Dogs will show symptoms between 24-48hrs after infection.
- Vomiting (this can also be foamy)
- Loss of appetite
- Stomach discomfort and pain
- Heaving after food or water
“If you are in the Melbourne area and you notice any of these symptoms is paramount you keep your pet at home to stop the spread,” Crighton warns. “Veterinary treatment and advice are also highly recommended to ensure your pet is ok, some pets will need urgent medical intervention.”
Puppies and older dogs are also most at risk of serious complications from gastroenteritis. Keeping puppies at home and away from public spaces is advisable.
“Gastroenteritis for a young puppy can be fatal so it’s better to be safe and keep your pet at home during this time,” Crighton suggests. “Older or sick pets are also more at risk of server illness caused by this condition.”

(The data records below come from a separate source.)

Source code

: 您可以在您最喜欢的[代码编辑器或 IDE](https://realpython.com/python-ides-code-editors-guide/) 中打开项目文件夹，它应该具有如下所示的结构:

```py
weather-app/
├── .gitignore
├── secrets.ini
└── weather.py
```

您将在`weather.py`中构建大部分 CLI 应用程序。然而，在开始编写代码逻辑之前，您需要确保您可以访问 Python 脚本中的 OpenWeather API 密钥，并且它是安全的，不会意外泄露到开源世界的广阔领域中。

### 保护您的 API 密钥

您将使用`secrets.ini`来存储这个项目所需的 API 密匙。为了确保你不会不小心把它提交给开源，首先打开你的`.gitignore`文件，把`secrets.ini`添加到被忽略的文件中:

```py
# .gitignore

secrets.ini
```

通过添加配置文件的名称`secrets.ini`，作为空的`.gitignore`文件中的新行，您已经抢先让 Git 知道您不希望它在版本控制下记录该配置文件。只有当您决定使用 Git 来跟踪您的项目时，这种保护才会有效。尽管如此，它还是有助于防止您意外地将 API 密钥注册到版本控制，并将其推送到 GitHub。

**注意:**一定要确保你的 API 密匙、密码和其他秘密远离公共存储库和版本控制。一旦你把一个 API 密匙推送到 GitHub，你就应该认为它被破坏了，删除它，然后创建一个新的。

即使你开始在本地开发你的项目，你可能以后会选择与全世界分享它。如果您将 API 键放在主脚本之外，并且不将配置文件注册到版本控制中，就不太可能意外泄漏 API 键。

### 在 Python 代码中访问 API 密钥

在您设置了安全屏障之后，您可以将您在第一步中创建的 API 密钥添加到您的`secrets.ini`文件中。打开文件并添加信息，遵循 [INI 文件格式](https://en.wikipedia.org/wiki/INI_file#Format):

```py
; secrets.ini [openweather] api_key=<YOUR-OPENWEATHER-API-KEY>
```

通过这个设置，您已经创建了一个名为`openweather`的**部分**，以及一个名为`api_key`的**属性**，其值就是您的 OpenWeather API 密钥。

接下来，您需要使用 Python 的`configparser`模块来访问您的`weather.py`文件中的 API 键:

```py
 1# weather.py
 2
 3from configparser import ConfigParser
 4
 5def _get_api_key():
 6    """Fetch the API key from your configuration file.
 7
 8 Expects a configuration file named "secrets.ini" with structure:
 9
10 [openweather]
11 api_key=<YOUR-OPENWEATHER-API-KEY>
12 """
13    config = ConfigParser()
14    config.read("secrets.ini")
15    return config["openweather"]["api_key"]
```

Most gastroenteritis will resolve after 2-4 days. Your veterinarian may also suggest a specific diet for your pet to help ease their digestive track back into their normal diet. With the correct professional advice, your pet will make a quick and full recovery.
“If your pet’s condition deteriorates at any point, it is vital you contact your local veterinarian and seek advice,” Crighton suggests. “Some pets will require hospitalisation and intravenous fluids to help with hydration.”
Pet Insurance Australia has seen a large spike in gastro-related claims over the past month in the Melbourne area. Approximately a 233% increase since April.
“Obviously this can also be due to pet owners feeding their pets extra titbits during a lockdown, but with the current climate and feedback from vets across Melbourne we expect to see an even larger spike for the month of July.”